The weather has been on a steady downward trend for the last couple weeks here in northern CA, not that it is particularly consistent in any season. On second thought, I might instead blame my romantic fall inclinations on the mounds of pumpkins and squashes that have started popping up at my local natural foods stores, replacing the summer racks of perennials and cut flowers. In any case, my increasing sense that autumn has arrived has been inspiring me to linger in the kitchen over some of my favorite comfort foods: warming soups or stews paired with cornbread or some such baked deliciousness.
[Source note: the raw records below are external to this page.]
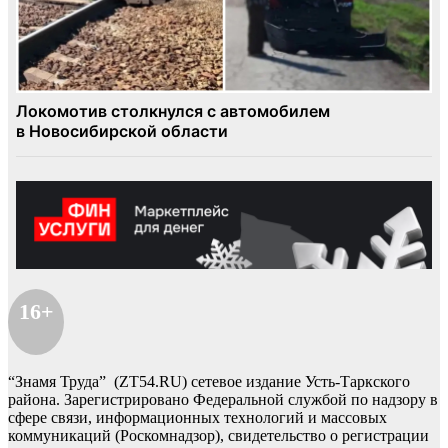
16+
“Знамя Труда” (ZT54.RU) сетевое издание Усть-Таркского
района. Зарегистрировано Федеральной службой по надзору в
сфере связи, информационных технологий и массовых
коммуникаций (Роскомнадзор), свидетельство о регистрации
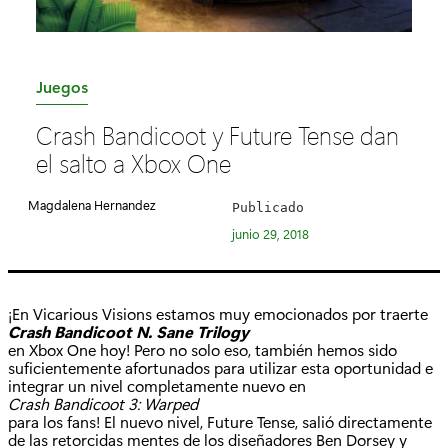
C
Juegos
a
Crash Bandicoot y Future Tense dan
t
el salto a Xbox One
e
g
Magdalena Hernandez
Publicado
o
junio 29, 2018
r
í
a
¡En Vicarious Visions estamos muy emocionados por traerte
:
Crash Bandicoot N. Sane Trilogy
en Xbox One hoy! Pero no solo eso, también hemos sido
suficientemente afortunados para utilizar esta oportunidad e
integrar un nivel completamente nuevo en
Crash Bandicoot 3: Warped
para los fans! El nuevo nivel, Future Tense, salió directamente
de las retorcidas mentes de los diseñadores Ben Dorsey y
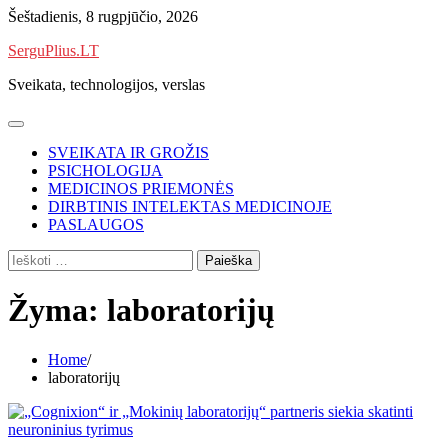
Skip
Šeštadienis, 8 rugpjūčio, 2026
to
SerguPlius.LT
content
Sveikata, technologijos, verslas
SVEIKATA IR GROŽIS
PSICHOLOGIJA
MEDICINOS PRIEMONĖS
DIRBTINIS INTELEKTAS MEDICINOJE
PASLAUGOS
Ieškoti:
Žyma:
laboratorijų
Home
laboratorijų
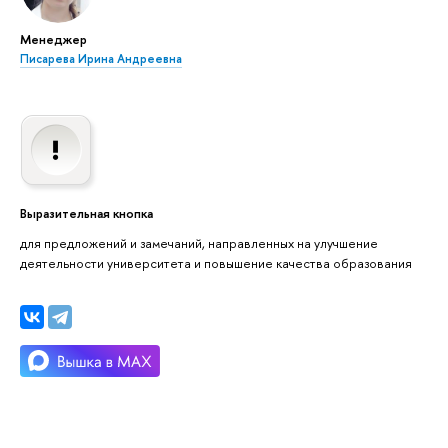
Менеджер
Писарева Ирина Андреевна
Выразительная кнопка
для предложений и замечаний, направленных на улучшение
деятельности университета и повышение качества образования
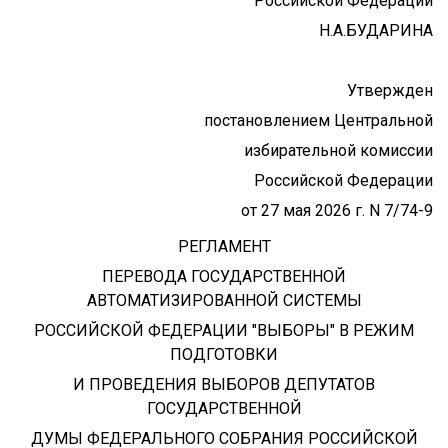
Российской Федерации
Н.А.БУДАРИНА
Утвержден
постановлением Центральной
избирательной комиссии
Российской Федерации
от 27 мая 2026 г. N 7/74-9
РЕГЛАМЕНТ
ПЕРЕВОДА ГОСУДАРСТВЕННОЙ
АВТОМАТИЗИРОВАННОЙ СИСТЕМЫ
РОССИЙСКОЙ ФЕДЕРАЦИИ "ВЫБОРЫ" В РЕЖИМ
ПОДГОТОВКИ
И ПРОВЕДЕНИЯ ВЫБОРОВ ДЕПУТАТОВ
ГОСУДАРСТВЕННОЙ
ДУМЫ ФЕДЕРАЛЬНОГО СОБРАНИЯ РОССИЙСКОЙ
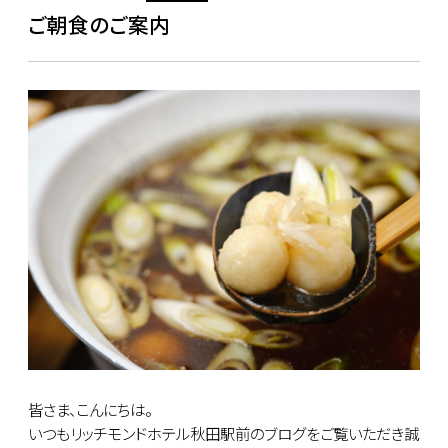
ご朝食のご案内
皆さま、こんにちは。
いつもリッチモンドホテル秋田駅前のブログをご覧いただき誠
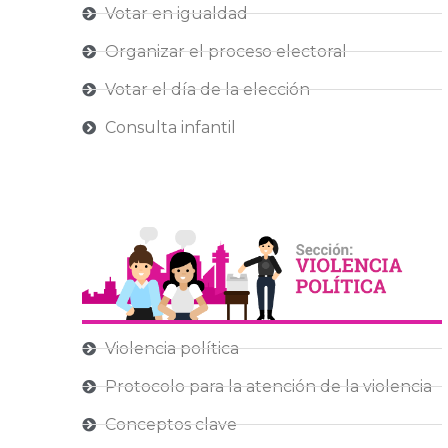
Votar en igualdad
Organizar el proceso electoral
Votar el día de la elección
Consulta infantil
Violencia política
Protocolo para la atención de la violencia
Conceptos clave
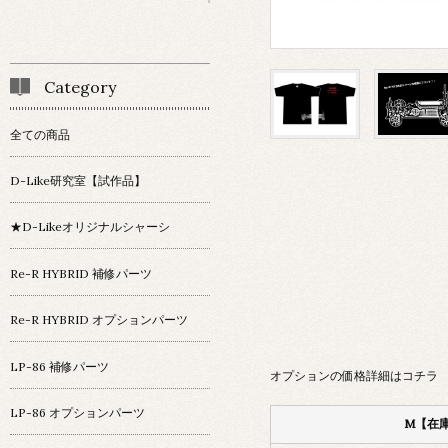
Category
全ての商品
D-Like研究室【試作品】
★D-Likeオリジナルシャーシ
Re-R HYBRID 補修パーツ
Re-R HYBRID オプションパーツ
LP-86 補修パーツ
オプションの価格詳細はコチラ
LP-86 オプションパーツ
M【在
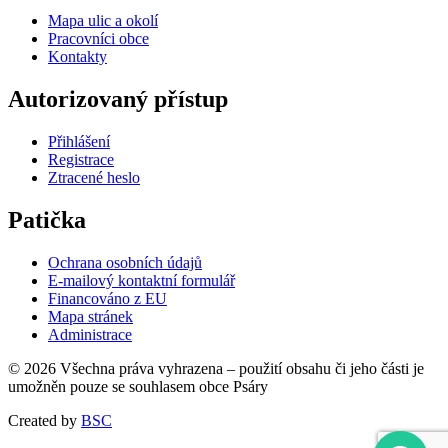
Mapa ulic a okolí
Pracovníci obce
Kontakty
Autorizovaný přístup
Přihlášení
Registrace
Ztracené heslo
Patička
Ochrana osobních údajů
E-mailový kontaktní formulář
Financováno z EU
Mapa stránek
Administrace
© 2026 Všechna práva vyhrazena – použití obsahu či jeho části je
umožněn pouze se souhlasem obce Psáry
Created by
BSC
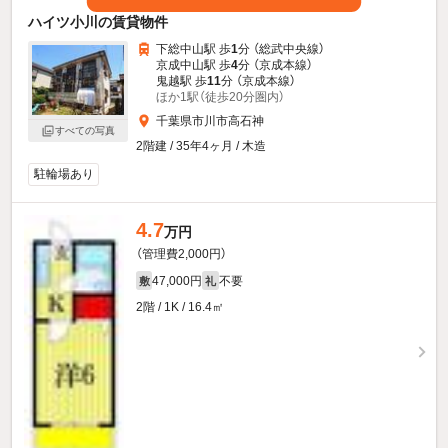
ハイツ小川の賃貸物件
下総中山駅 歩
1
分 （総武中央線）
京成中山駅 歩
4
分 （京成本線）
鬼越駅 歩
11
分 （京成本線）
ほか1駅（徒歩20分圏内）
千葉県市川市高石神
すべての写真
2階建 / 35年4ヶ月 / 木造
駐輪場あり
4.7
万円
（管理費2,000円）
47,000円
不要
敷
礼
2階 / 1K / 16.4㎡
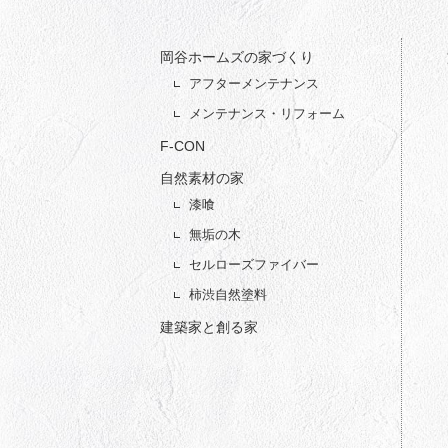
岡谷ホームズの家づくり
アフターメンテナンス
メンテナンス・リフォーム
F-CON
自然素材の家
漆喰
無垢の木
セルローズファイバー
柿渋自然塗料
建築家と創る家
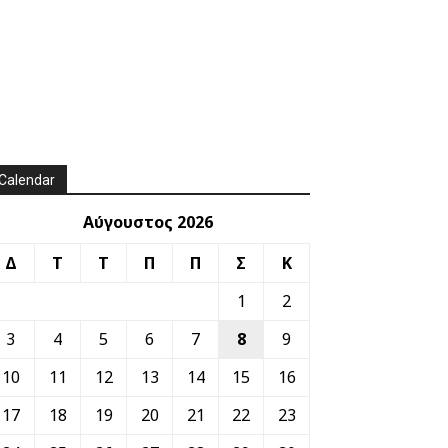
Calendar
Αύγουστος 2026
Δ
Τ
Τ
Π
Π
Σ
Κ
1
2
3
4
5
6
7
8
9
10
11
12
13
14
15
16
17
18
19
20
21
22
23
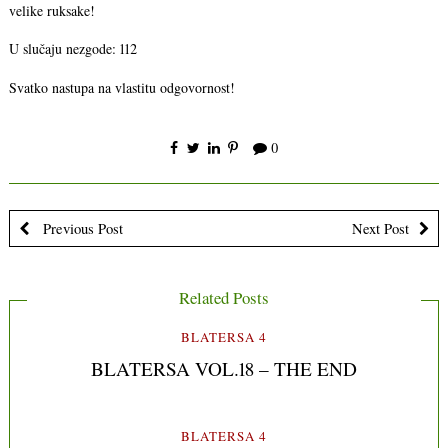
velike ruksake!
U slučaju nezgode: 112
Svatko nastupa na vlastitu odgovornost!
0
Previous Post
Next Post
Related Posts
BLATERSA 4
BLATERSA VOL.18 – THE END
BLATERSA 4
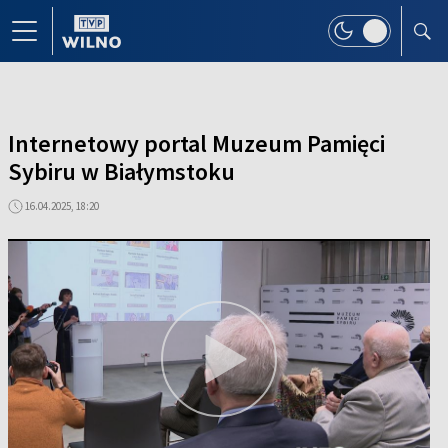
Internetowy portal Muzeum Pamięci
Sybiru w Białymstoku
16.04.2025, 18:20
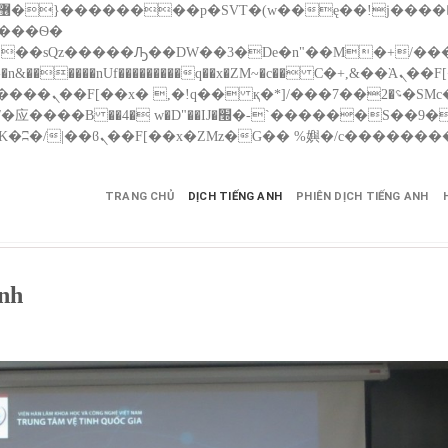
����nUf���������q��x�ZM~�
c�� Ϲ�+,&��Ὰܢ��F[��(�1�*"��
��!� :�s"��
������S��9�Dr�ji��EJ߅��gJ�应��
TRANG CHỦ
DỊCH TIẾNG ANH
PHIÊN DỊCH TIẾNG ANH
Anh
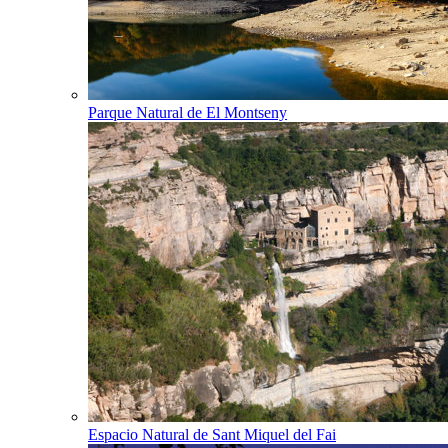
Parque Natural de El Montseny
Espacio Natural de Sant Miquel del Fai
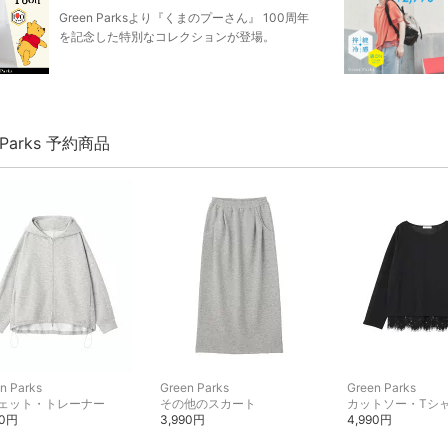
Green Parksより『くまのプーさん』 100周年
を記念した特別なコレクションが登場。
 Parks 予約商品
n Parks
Green Parks
Green Parks
ェット・トレーナー
その他のスカート
カットソー・Tシ
90円
3,990円
4,990円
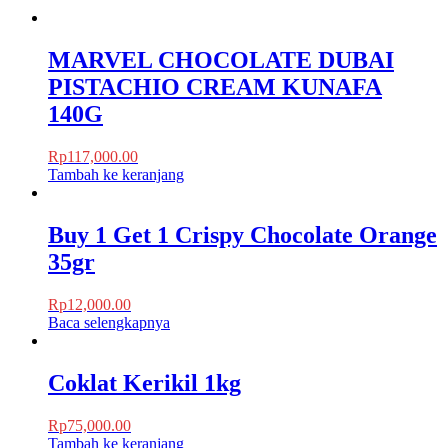
MARVEL CHOCOLATE DUBAI
PISTACHIO CREAM KUNAFA
140G
Rp
117,000.00
Tambah ke keranjang
Buy 1 Get 1 Crispy Chocolate Orange
35gr
Rp
12,000.00
Baca selengkapnya
Coklat Kerikil 1kg
Rp
75,000.00
Tambah ke keranjang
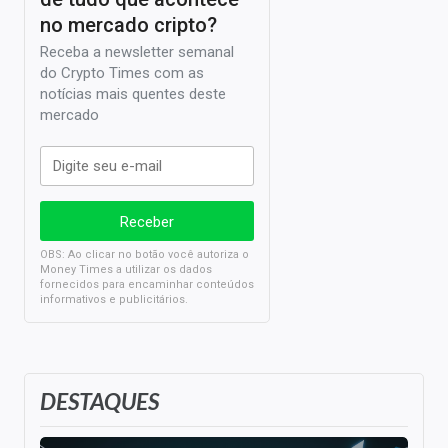
no mercado cripto?
Receba a newsletter semanal
do Crypto Times com as
notícias mais quentes deste
mercado
OBS: Ao clicar no botão você autoriza o
Money Times a utilizar os dados
fornecidos para encaminhar conteúdos
informativos e publicitários.
DESTAQUES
Deliciosities? Whatever. Also, I’ve been trying to make meals early in the week that remove some of the onus for coming up with meal ideas every freaking day while C is trekking diligently back and forth between where we live and the classes he’s been teaching in San Francisco. Last week I made a very garlicky white beans and leafy greens soup and a pan of cornbread laced with caramelized onions.
This week I was thinking about chili. I decided to make a mixed kidney and pinto bean, very tomatoey concoction, and I mixed in some chopped up baked seitan steaks for some of that extra protein on which C is so inevitably fixated. Sadly, I had to learn once again that seitan steaks don’t fare all that well when immersed in liquid of really any sort. They just tend to get a bit…spongey might be the right word. The resulting chili was just fine for us, but I won’t be feeding it to guests any time soon. What stole the show this week was the bread I made on the side. Since I had resisted the urge to put squash in the chili—really, I like to put squash in just about everything, much to C’s consternation—it just had to find its way into the bread. I was very much hoping to make squash muffins for a little variation, but at the eleventh hour I couldn’t locate my pans. This development sent me crawling back to the large cast-iron. Supposedly, a little iron leaches out of the pan into whatever food is cooked in it, and this is particularly welcome since I tend just a bit toward anemia in my old age. We were both very happy with the resulting bread. The squash gives the bread a very satisfying moistness and mouth-feel, and the bread itself differs from the cornbread of which this is a kind of cousin in being very light and fluffy. I’ll definitely make this again, and I humbly suggest that you give it a try as well.
I used delicatta squash because I'm deeply averse to peeling vegetables. I suppose you could use any traditional winter squash like hubbard or pumpkin or kuri or whatever. Instead of just cubing the squash, skins and all, you would want to bake it, scrape it out of its shell, and then mash it.
Golden Squash Bread
1 medium delicatta squash—or butternut, carnival, etc.
½ c stone ground cornmeal
1 c corn flour (alternatively, you could use 1 c of whatever cornmeal you have around)
1 ½ c whole wheat pastry flour
¼ c raw sugar
1 T baking powder
1 t baking soda
1 t salt
2 c unsweetened non-dairy milk
2 T apple cider vinegar
1/3 c canola oil
½ c grated vegan cheddar cheese
1 T oregano
Preheat oven to 350.
Cut squash in half and remove seeds. Cut squash into 1 inch chunks and arrange on baking sheet. Drizzle lightly with olive oil, sprinkle with salt, and roast for about 30 minutes, stirring halfway through. When the squash is very soft and lightly browned, remove from oven and allow to cool. Mash thoroughly and set aside.
Preheat oven to 375.
In a large bowl, combine flour, cornmeals, salt, baking powder, baking soda, and sugar. In a small bowl, combine milk, vinegar, and oil. Allow wet mixture to stand for several minutes, then whisk in squash, oregano, and cheese. Fold wet mixture into dry. Turn the batter into a lightly oiled cast-iron pan. Bake for 35 minutes and let stand five minutes before serving.